NFL public-relations flak Brian McCarthy put the word out 16 minutes before kickoff: “NFL teams will hold moments of silence today before the National Anthem to salute our veterans & active duty service members for their service & sacrifice.”
On Veterans Day weekend, this “salute” included team personnel wearing camouflage, players with army-green sideline gear emblazoned with American flags (available to purchase online courtesy of Nike), Armed Forces vets leading teams out of the tunnel, and network halftime specials staged at military bases.
Little of this was done out of the goodness of the NFL’s heart, and it wasn’t only because of the league’s commercial partnership with the Department of Defense. This held the overpowering stench of damage control.
The unprecedented player protests against racism, staged during the anthem, have led to an ugly backlash led by Donald Trump and his right-wing echo chamber. They have attempted to reframe these protests as somehow against the flag, the anthem, or the military. Even though this is a lie, and even though public sentiment has shifted toward the players, this was the NFL’s skittish response—and it was laid on so thick, one wouldn’t have been surprised to have seen the players take the field in Kevlar.
It’s not just the NFL as a corporate entity that was on defense. Players fighting the slander that their protest aims are “anti-military” have gone out of their way to write, post, and speak about their own family members in the armed forces. Several of the most prominent athletes protesting racism were even featured in an NFL-produced “salute to service” ad. This is clearly a coordinated—and understandable—effort between the NFL and these players to head off this line of attack. One player said to me, “We’re not against the flag or the troops. But we have to make that clear as a form of protection. People will kill you in this country if they think that you’re against the flag.”

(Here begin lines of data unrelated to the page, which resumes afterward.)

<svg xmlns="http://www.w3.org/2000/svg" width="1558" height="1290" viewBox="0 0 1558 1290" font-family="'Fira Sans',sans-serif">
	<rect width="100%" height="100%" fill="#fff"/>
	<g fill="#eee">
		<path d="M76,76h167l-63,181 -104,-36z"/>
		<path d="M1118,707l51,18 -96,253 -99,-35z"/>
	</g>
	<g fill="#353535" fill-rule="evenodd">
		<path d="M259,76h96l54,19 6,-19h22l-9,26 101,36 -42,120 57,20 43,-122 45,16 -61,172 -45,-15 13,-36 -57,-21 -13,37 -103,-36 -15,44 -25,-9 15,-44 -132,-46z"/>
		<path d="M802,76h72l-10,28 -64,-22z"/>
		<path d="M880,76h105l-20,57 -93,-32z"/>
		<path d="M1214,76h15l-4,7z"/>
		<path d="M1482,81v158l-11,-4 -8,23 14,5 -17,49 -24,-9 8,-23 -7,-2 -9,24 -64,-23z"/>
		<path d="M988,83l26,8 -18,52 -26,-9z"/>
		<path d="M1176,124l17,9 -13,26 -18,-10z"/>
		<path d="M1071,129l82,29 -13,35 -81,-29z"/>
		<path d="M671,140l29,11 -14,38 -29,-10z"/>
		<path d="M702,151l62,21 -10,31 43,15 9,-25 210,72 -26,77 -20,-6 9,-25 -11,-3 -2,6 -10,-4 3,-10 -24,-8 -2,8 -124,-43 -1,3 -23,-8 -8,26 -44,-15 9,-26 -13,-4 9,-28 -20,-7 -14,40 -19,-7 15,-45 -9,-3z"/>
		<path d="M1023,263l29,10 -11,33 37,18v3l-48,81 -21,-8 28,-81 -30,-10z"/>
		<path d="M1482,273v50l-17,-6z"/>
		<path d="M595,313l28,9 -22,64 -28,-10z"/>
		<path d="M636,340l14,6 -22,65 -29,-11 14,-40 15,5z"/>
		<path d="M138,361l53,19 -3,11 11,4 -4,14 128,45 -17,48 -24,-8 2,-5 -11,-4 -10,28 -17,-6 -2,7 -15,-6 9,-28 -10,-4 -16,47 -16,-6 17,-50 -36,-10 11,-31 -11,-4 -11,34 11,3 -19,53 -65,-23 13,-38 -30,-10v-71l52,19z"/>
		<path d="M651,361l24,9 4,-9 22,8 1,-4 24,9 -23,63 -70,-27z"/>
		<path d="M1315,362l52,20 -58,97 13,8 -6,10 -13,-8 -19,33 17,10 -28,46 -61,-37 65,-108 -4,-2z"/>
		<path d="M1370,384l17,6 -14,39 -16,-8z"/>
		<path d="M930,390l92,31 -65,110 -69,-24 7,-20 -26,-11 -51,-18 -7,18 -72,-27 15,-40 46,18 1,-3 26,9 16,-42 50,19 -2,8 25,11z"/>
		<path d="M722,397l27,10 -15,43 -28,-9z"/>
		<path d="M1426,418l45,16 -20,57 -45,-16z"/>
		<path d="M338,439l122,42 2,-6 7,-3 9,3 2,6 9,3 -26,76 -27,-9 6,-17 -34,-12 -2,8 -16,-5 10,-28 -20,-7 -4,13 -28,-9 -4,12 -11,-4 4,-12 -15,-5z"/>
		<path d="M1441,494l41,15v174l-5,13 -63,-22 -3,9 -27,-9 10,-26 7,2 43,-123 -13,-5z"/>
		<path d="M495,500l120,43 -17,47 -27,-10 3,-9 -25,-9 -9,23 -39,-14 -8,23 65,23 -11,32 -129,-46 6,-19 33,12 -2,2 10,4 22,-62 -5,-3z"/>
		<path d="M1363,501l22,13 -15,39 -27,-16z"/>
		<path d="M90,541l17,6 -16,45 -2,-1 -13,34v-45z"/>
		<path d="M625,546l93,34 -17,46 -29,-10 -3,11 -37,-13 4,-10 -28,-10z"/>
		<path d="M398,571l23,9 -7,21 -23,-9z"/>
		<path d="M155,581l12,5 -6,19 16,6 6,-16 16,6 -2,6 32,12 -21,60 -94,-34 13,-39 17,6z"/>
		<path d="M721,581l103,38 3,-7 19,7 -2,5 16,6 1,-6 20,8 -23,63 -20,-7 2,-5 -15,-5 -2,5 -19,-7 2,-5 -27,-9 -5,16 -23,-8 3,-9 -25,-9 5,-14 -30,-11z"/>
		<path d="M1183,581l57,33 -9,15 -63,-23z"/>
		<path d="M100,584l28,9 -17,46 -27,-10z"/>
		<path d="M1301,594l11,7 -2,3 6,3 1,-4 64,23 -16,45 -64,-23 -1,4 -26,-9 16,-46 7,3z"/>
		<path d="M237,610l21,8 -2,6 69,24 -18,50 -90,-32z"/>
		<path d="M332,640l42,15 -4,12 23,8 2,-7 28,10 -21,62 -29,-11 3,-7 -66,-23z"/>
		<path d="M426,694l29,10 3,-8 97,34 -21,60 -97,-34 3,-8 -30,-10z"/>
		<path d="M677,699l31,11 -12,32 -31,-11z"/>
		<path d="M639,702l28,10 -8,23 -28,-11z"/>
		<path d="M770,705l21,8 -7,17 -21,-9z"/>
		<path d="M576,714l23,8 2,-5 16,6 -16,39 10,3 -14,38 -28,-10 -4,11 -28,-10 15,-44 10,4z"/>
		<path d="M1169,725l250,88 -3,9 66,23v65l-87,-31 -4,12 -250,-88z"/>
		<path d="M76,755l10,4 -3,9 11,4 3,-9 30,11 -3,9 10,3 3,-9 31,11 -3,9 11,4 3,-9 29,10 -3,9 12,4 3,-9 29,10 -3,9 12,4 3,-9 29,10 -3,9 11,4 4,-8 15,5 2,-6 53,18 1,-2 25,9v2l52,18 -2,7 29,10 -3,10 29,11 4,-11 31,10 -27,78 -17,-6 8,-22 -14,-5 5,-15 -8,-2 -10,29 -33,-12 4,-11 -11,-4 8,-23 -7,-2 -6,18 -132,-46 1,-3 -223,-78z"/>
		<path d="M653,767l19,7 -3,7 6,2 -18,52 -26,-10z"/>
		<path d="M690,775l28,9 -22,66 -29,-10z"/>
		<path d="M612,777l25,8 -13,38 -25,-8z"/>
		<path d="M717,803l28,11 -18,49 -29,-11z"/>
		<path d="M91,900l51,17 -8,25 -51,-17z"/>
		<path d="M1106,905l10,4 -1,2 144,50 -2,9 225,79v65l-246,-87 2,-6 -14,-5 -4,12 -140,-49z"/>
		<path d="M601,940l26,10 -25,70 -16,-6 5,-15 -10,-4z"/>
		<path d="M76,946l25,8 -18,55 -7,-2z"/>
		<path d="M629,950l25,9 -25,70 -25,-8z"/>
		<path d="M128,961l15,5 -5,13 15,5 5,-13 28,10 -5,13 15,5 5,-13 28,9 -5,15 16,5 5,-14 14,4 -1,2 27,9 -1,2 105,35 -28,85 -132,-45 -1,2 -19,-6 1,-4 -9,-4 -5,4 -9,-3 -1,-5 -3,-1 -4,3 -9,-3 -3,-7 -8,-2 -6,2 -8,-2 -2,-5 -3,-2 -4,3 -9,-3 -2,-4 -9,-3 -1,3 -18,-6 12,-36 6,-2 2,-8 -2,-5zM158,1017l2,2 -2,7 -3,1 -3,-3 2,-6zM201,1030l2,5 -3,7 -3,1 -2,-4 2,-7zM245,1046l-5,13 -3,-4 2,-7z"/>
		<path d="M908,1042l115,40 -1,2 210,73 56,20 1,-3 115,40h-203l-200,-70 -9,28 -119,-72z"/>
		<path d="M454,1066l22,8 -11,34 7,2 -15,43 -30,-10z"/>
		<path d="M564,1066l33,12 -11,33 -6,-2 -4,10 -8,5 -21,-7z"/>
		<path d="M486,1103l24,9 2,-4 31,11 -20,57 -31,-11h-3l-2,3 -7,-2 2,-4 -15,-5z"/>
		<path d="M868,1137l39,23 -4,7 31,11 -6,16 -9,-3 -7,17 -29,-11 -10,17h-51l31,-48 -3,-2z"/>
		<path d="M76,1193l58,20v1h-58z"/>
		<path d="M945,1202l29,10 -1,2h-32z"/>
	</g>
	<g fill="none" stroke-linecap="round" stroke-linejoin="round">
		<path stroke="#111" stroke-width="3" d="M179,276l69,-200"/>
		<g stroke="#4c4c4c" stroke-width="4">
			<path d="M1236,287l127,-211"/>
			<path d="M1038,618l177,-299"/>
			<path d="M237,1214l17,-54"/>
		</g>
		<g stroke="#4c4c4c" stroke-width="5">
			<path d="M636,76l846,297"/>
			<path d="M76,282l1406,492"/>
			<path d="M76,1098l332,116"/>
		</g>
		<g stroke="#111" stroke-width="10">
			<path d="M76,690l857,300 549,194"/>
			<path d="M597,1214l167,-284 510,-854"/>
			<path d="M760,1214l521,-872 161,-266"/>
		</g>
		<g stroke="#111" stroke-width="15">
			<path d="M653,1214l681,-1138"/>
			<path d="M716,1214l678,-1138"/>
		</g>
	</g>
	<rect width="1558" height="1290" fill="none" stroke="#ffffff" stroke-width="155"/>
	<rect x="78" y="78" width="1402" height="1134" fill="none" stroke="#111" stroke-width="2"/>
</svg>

Yet the NFL and protesting players are giving ground to a frightening authoritarian idea, articulated on Twitter by ESPN journalist Howard Bryant: “Protesting police brutality has nothing to do with United States Armed Forces. You don’t need their blessing or permission to demonstrate. Ever.”
This defensive posture also implicitly puts the military in a sacred space, protected from even the thought of criticism. The mere idea of an athlete protesting the aims of the armed forces is now spoken about as if it is the third rail of political dissent—practically unimaginable in the current climate. But confronting militarism is part of the very tradition of athlete activists often cited by these NFL protesters and their defenders.